Bonheur suprême

La série internet « Seeking Nirvana » – mêlant humour, beau ski et paysages grandioses de Colombie Britannique – a rencontré un joli succès sur la toile. Pour en savoir davantage sur cette réussite, nous avons posé quelques questions au crow Mike Enitiuk, protagoniste et cocréateur de cette série dont la réussite tient autant de l’authenticité que de l’allégresse.

Black crows : Comment est né le projet Seeking Nirvana ?

Mike : Ça a commencé il y a environ deux ans avec toute une bande d’amis de Whistler. On a essayé de monter un projet qui n’a finalement pas vu le jour. Et puis cette saison, avec Riley, Joe et Matt, on s’est aperçu que nos agendas correspondaient et on a donc mis toute notre énergie pour réaliser cette ambition. Aujourd’hui, après avoir réalisé trois épisodes, je suis vraiment surpris que les choses aient si bien marché.

le crow Mike Enitiuk

the crow Mike Enitiuk

Black crows : Comment définirais-tu l’âme de cette série ?

Mike : L’idée est de dépasser la pratique du ski pour partager la beauté de notre environnement avec les spectateurs, mais aussi de montrer les hauts et les bas de notre quête. On a aussi voulu réaliser des épisodes rapprochés afin de garder les spectateurs en haleine.

Black crows : Qu’est-ce qui la différencie d’autres séries ?

Mike : On a vraiment essayé de faire autre chose que du “ski porn”. Quand on filme en backcountry, ce qui nous entoure est tellement plus riche que de simple lignes de malades. Rien que dans les endroits que nous explorons, les paysages, les montagnes et les panoramas sont d’une telle beauté. Nous voulons saisir cela et le rendre abordable à chacun. Nous voulons transmettre l’envie de découvrir les montagnes.

Black crows : c’est également très drôle, est-ce une manière de dire que le ski n’est pas une activité très sérieuse ?

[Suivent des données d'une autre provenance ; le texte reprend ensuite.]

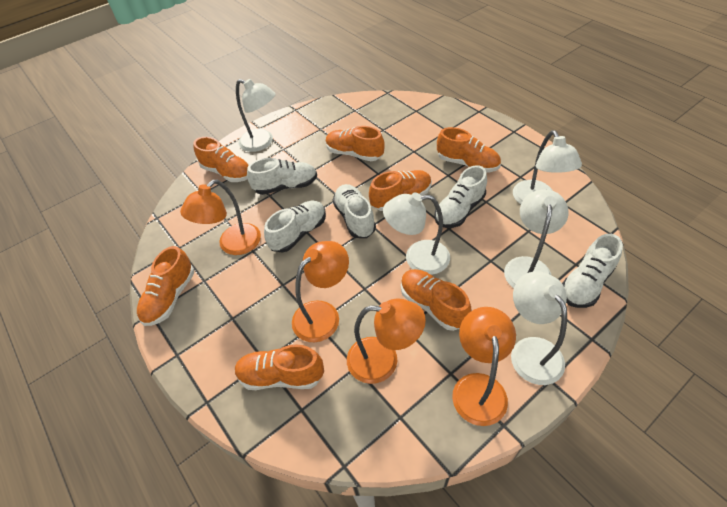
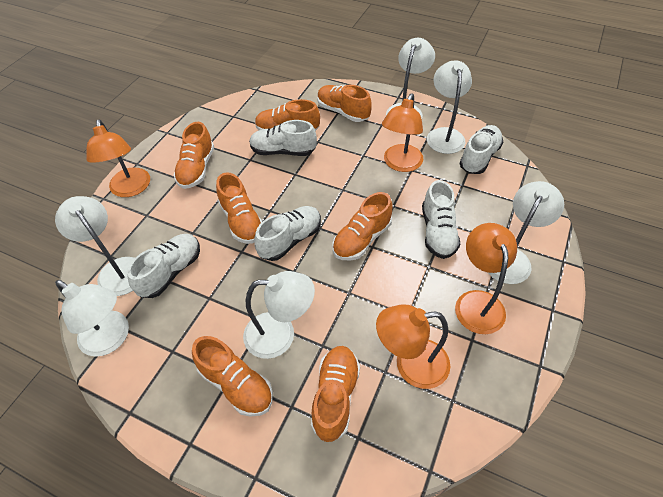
white lamp: [236,79,276,152] [383,192,450,275] [504,190,569,288] [511,271,567,385] [513,130,582,204] = 5 -> [55,196,135,296] [55,280,129,357] [243,271,315,359] [386,38,435,119] [427,60,472,154] [488,181,564,284] = 6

Mike : Nous avons ajouté une touche Wes Anderson afin de rester léger. Il y a beaucoup de production relativement sérieuses et nous voulions montrer la joie qui enveloppe nos drôles d’aventures pendant l’hiver.

Black crows : Est-ce que vous allez continuer sous cette forme ou changer l’an prochain ?

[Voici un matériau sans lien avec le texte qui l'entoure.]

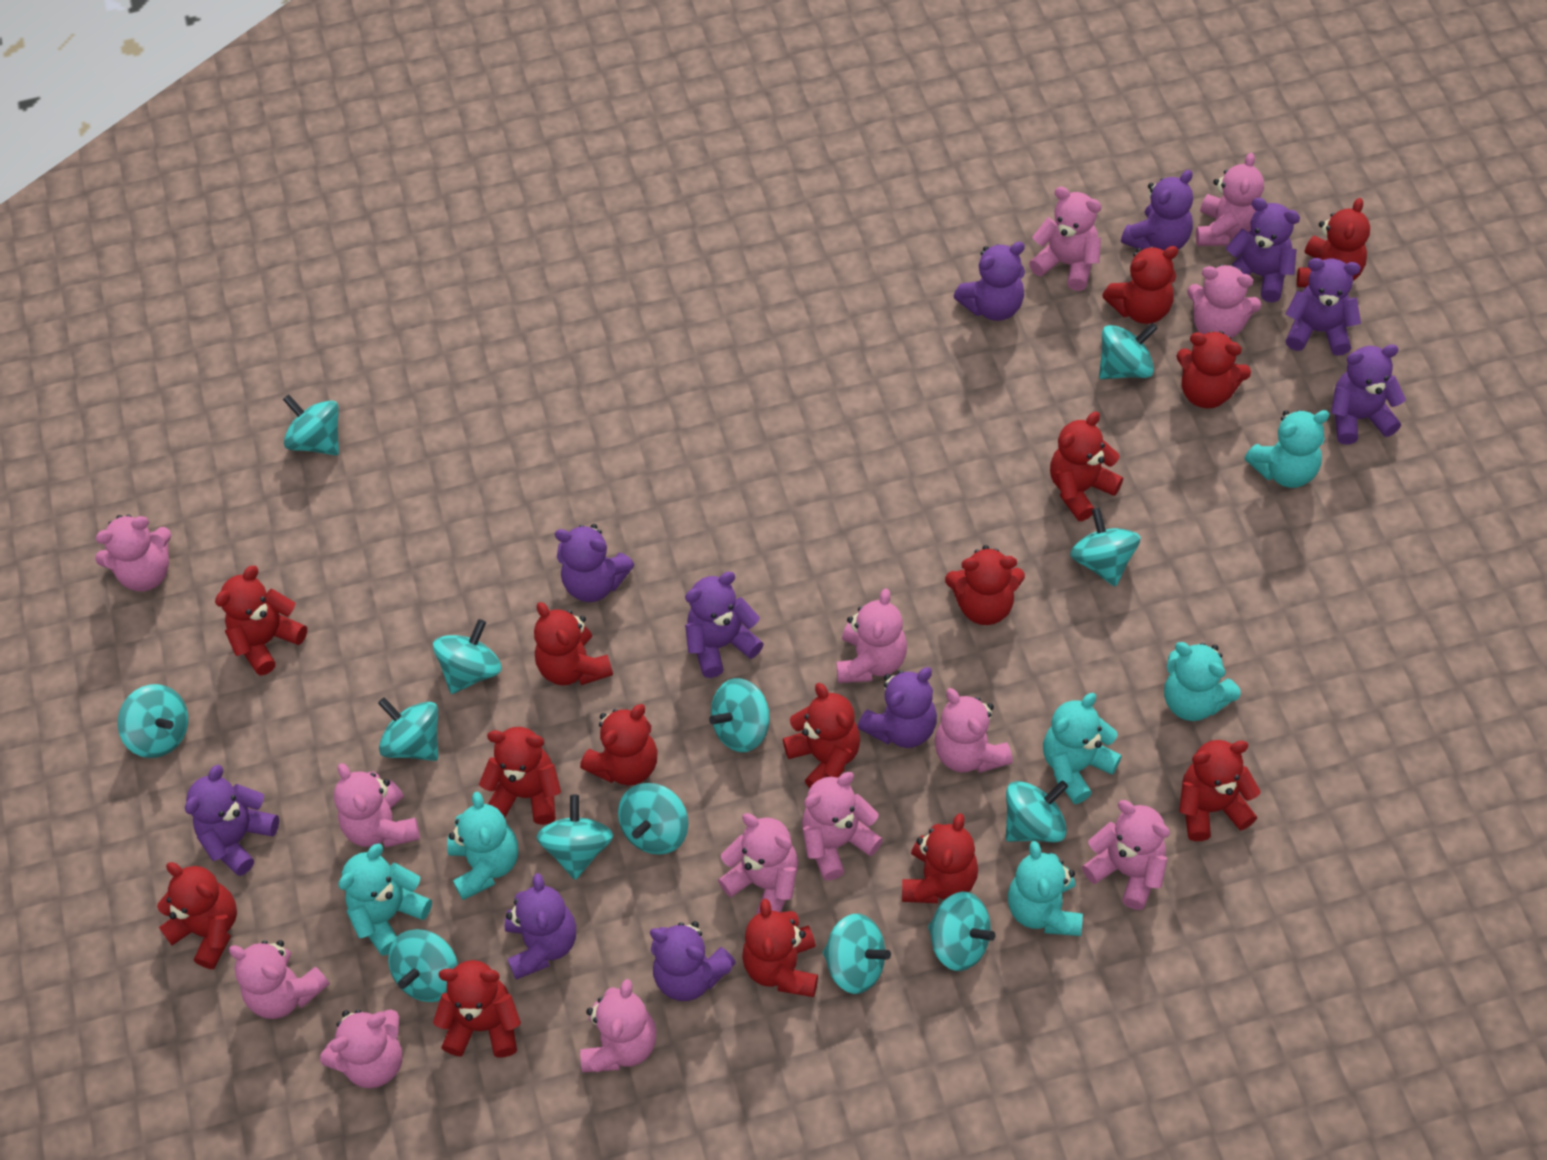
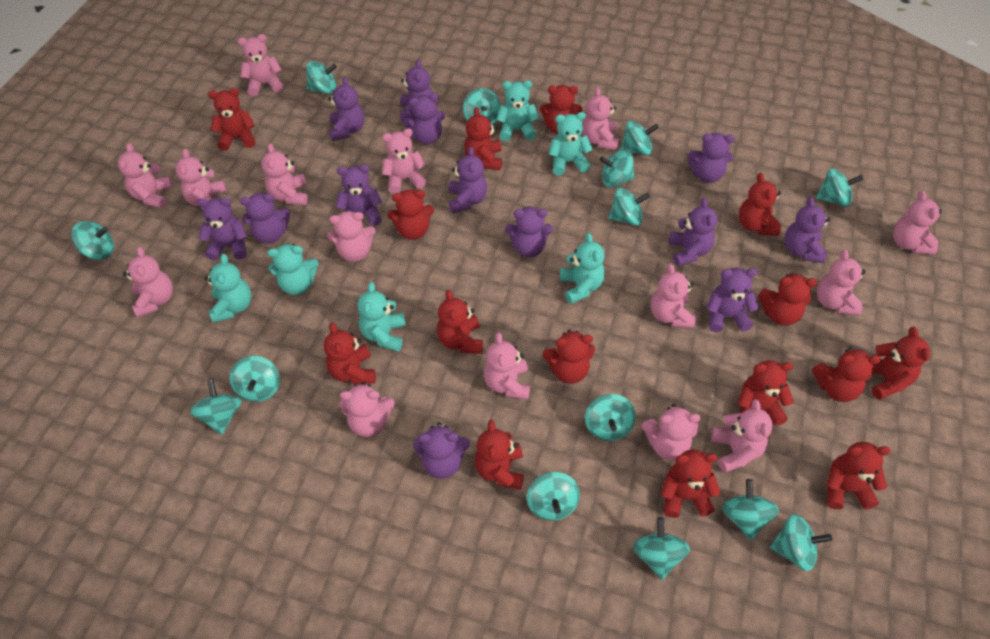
pink teddy bear: [95,514,171,591] [229,940,330,1019] [320,1010,402,1088] [334,763,420,847] [580,979,656,1072] [718,813,798,914] [802,772,883,881] [837,589,907,683] [934,688,1013,773] [1029,187,1101,291] [1082,800,1170,910] [1187,265,1261,339] [1196,152,1264,246] = 13 -> [118,143,173,209] [123,247,173,318] [175,149,226,209] [238,34,283,96] [261,143,308,205] [327,211,376,262] [340,381,395,437] [382,128,427,194] [484,333,530,399] [582,87,619,150] [642,404,700,460] [651,263,695,328] [711,399,773,473] [817,250,866,315] [893,191,942,254] = 15
purple teddy bear: [185,765,279,876] [505,873,576,980] [555,524,634,602] [650,921,736,1001] [685,572,764,678] [858,667,937,748] [954,242,1025,321] [1121,170,1193,251] [1225,198,1300,302] [1285,258,1361,356] [1331,344,1406,445] = 11 -> [197,198,247,261] [240,193,290,244] [328,77,364,141] [336,165,382,226] [400,59,434,122] [403,94,445,144] [413,422,470,479] [449,147,487,213] [505,206,553,257] [669,198,717,266] [688,133,735,183] [707,268,759,332] [784,197,831,263] = 13
turquoise spinning top: [118,684,188,758] [283,394,339,455] [378,697,438,761] [388,929,458,1002] [433,619,502,694] [536,795,613,880] [618,783,688,855] [709,678,769,752] [823,914,891,994] [928,891,995,971] [1006,780,1068,842] [1070,508,1141,587] [1099,323,1158,379] = 13 -> [71,221,114,260] [190,379,242,435] [230,356,280,402] [306,61,337,94] [463,88,501,125] [527,472,580,521] [585,394,636,441] [600,149,635,187] [608,188,650,226] [620,121,659,156] [633,517,690,580] [722,479,779,540] [770,514,833,571] [816,168,863,207] = 14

Mike : Nous ne sommes pas certains de la forme que prendront nos films l’an prochain. Nous voulons garder la même ambiance tout en effectuant des modifications. Mais cela dépendra aussi de l’alignement des budgets pour réaliser ce qu’on souhaite. Cela dit, nous commençons déjà à bosser dessus.

Black crows : Quel est ton parcours dans le ski ?

Mike : J’ai grandi à Spruce Grove, dans l’État d’Alberta et, pendant notre enfance, nos parents nous emmenaient ma sœur et moi dans la station de Jasper. Et puis on a commencé à faire des bosses et c’est devenu mon objectif principal au cours de mon adolescence. Après avoir terminé le lycée, je suis parti m’installer à Whistler. J’ai acheté une motoneige et je me suis mis à skier tous les jours. Aujourd’hui, quand je fais le bilan de ces années, je n’ai aucun regret.

Mike : Comment est-ce que tu finances ta passion ?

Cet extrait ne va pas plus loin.